RECORD EXCERPTS ->
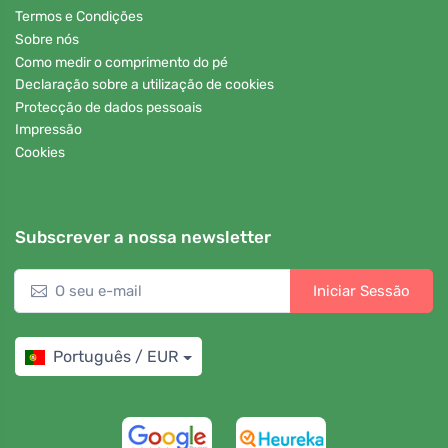
Termos e Condições
Sobre nós
Como medir o comprimento do pé
Declaração sobre a utilização de cookies
Protecção de dados pessoais
Impressão
Cookies
Subscrever a nossa newsletter
Iniciar Sessão
Português / EUR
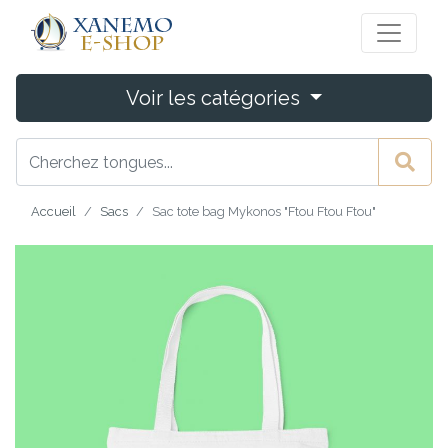
Voir les catégories
Accueil
Sacs
Sac tote bag Mykonos "Ftou Ftou Ftou"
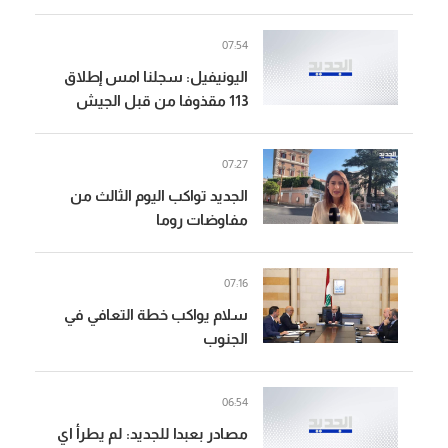
مطلع العام
07:54
اليونيفيل: سجلنا امس إطلاق
113 مقذوفا من قبل الجيش
الإسرائيلي بجنوب لبنان وهو
الرقم الأعلى منذ 21 حزيران
07:27
الماضي
الجديد تواكب اليوم الثالث من
مفاوضات روما
07:16
سلام يواكب خطة التعافي في
الجنوب
06:54
مصادر بعبدا للجديد: لم يطرأ اي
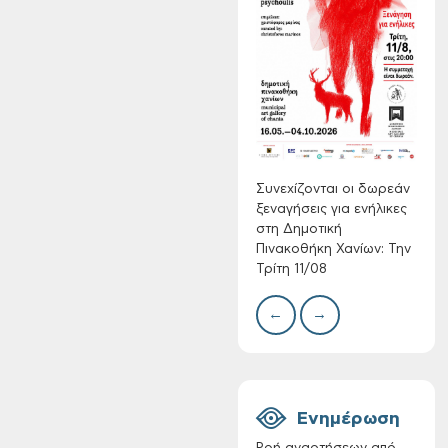
Τακτική συνεδρίαση
Δίκτ
Δημοτικής
από 
Επιτροπής στις 10-
νερο
08-2026
Χανί
Συνεχίζονται οι δωρεάν
ξεναγήσεις για ενήλικες
στη Δημοτική
Πινακοθήκη Χανίων: Την
Τρίτη 11/08
←
→
Επαναλειτουργία
του συστήματος
SeaTrac στην
παραλία του Αγίου
Ονουφρίου
Ενημέρωση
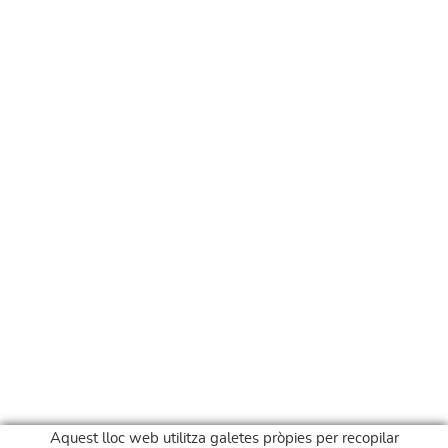
Aquest lloc web utilitza galetes pròpies per recopilar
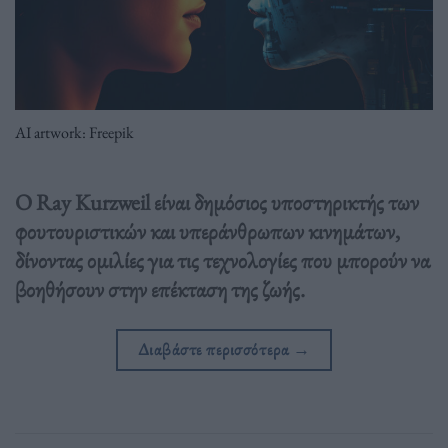
AI artwork: Freepik
Ο Ray Kurzweil είναι δημόσιος υποστηρικτής των
φουτουριστικών και υπεράνθρωπων κινημάτων,
δίνοντας ομιλίες για τις τεχνολογίες που μπορούν να
βοηθήσουν στην επέκταση της ζωής.
Διαβάστε περισσότερα
→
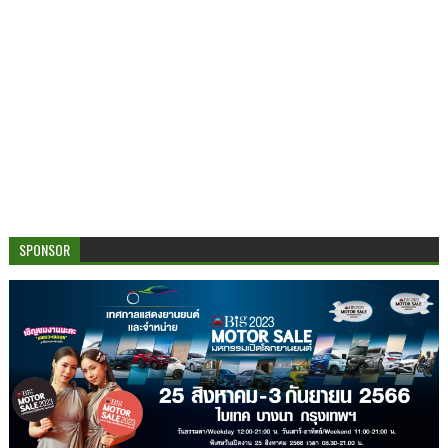
SPONSOR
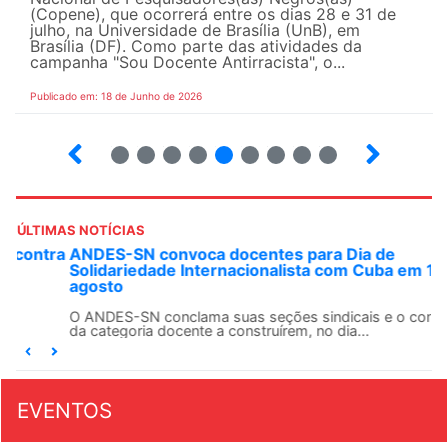
(Copene), que ocorrerá entre os dias 28 e 31 de
julho, na Universidade de Brasília (UnB), em
Brasília (DF). Como parte das atividades da
campanha "Sou Docente Antirracista", o...
Publicado em: 18 de Junho de 2026
2
3
4
5
6
7
8
9
10
ÚLTIMAS NOTÍCIAS
ANDES-SN convoca docentes para Dia de
Solidariedade Internacionalista com Cuba em 13 de
agosto
O ANDES-SN conclama suas seções sindicais e o conjunto
da categoria docente a construírem, no dia...
EVENTOS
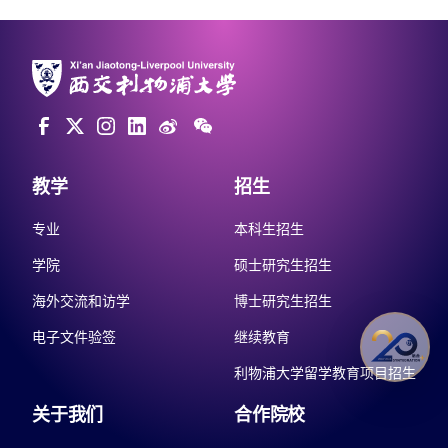
教学
招生
专业
本科生招生
学院
硕士研究生招生
海外交流和访学
博士研究生招生
电子文件验签
继续教育
利物浦大学留学教育项目招生
关于我们
合作院校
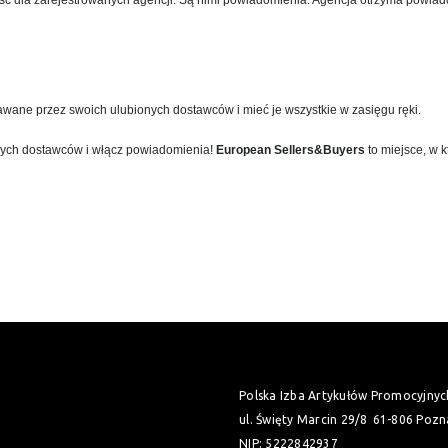
ć dla zarejestrowanych agencji. Są nimi powiadomienia. Agencja otrzyma powiad
wane przez swoich ulubionych dostawców i mieć je wszystkie w zasięgu ręki.
nych dostawców i włącz powiadomienia!
European Sellers&Buyers
to miejsce, w 
Polska Izba Artykułów Promocyjnyc
ul. Święty Marcin 29/8
61-806 Pozn
NIP: 5222842937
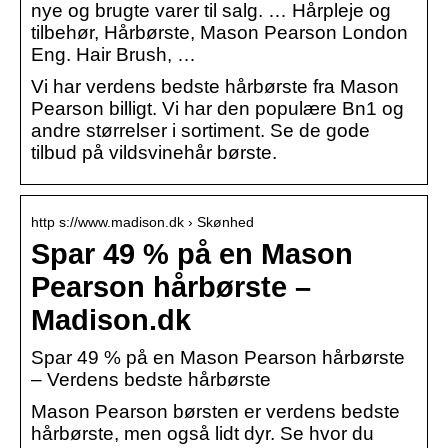
nye og brugte varer til salg. … Hårpleje og
tilbehør, Hårbørste, Mason Pearson London
Eng. Hair Brush, …
Vi har verdens bedste hårbørste fra Mason
Pearson billigt. Vi har den populære Bn1 og
andre størrelser i sortiment. Se de gode
tilbud på vildsvinehår børste.
http s://www.madison.dk › Skønhed
Spar 49 % på en Mason
Pearson hårbørste –
Madison.dk
Spar 49 % på en Mason Pearson hårbørste
– Verdens bedste hårbørste
Mason Pearson børsten er verdens bedste
hårbørste, men også lidt dyr. Se hvor du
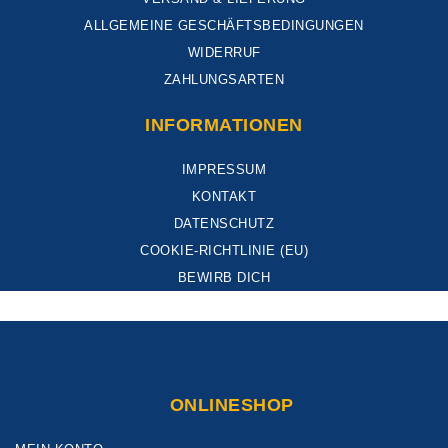
ALLGEMEINE GESCHÄFTSBEDINGUNGEN
WIDERRUF
ZAHLUNGSARTEN
INFORMATIONEN
IMPRESSUM
KONTAKT
DATENSCHUTZ
COOKIE-RICHTLINIE (EU)
BEWIRB DICH
ONLINESHOP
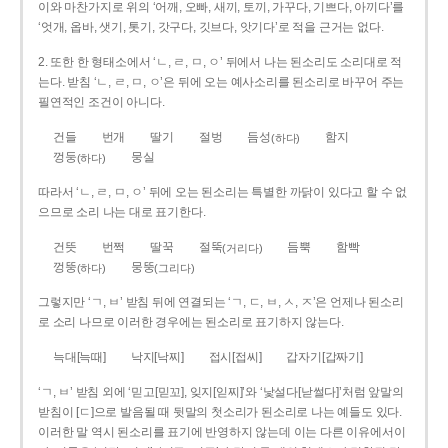
이와 마찬가지로 위의 ‘어깨, 오빠, 새끼, 토끼, 가꾸다, 기쁘다, 아끼다’를
‘엇개, 옵바, 샛기, 톳기, 갓구다, 깃브다, 앗기다’로 적을 근거는 없다.
2. 또한 한 형태소에서 ‘ㄴ, ㄹ, ㅁ, ㅇ’ 뒤에서 나는 된소리도 소리대로 적
는다. 받침 ‘ㄴ, ㄹ, ㅁ, ㅇ’은 뒤에 오는 예사소리를 된소리로 바꾸어 주는
필연적인 조건이 아니다.
건들
번개
딸기
절벙
듬성
함지
(하다)
껑둥
뭉실
(하다)
따라서 ‘ㄴ, ㄹ, ㅁ, ㅇ’ 뒤에 오는 된소리는 특별한 까닭이 있다고 할 수 없
으므로 소리 나는 대로 표기한다.
건뜻
번쩍
딸꾹
절뚝
듬뿍
함빡
(거리다)
껑뚱
뭉뚱
(하다)
(그리다)
그렇지만 ‘ㄱ, ㅂ’ 받침 뒤에 연결되는 ‘ㄱ, ㄷ, ㅂ, ㅅ, ㅈ’은 언제나 된소리
로 소리 나므로 이러한 경우에는 된소리로 표기하지 않는다.
늑대[늑때]
낙지[낙찌]
접시[접씨]
갑자기[갑짜기]
‘ㄱ, ㅂ’ 받침 외에 ‘믿고[믿꼬], 잊지[읻찌]’와 ‘낯설다[낟썰다]’처럼 앞말의
받침이 [ㄷ]으로 발음될 때 뒷말의 첫소리가 된소리로 나는 예들도 있다.
이러한 말 역시 된소리를 표기에 반영하지 않는데 이는 다른 이유에서이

WHAT THE EXERCISE ASKS ->
Look through the records and gather each line with the word "Spar".

TASK RESULT ->
Spar 49 % på en Mason
Spar 49 % på en Mason Pearson hårbørste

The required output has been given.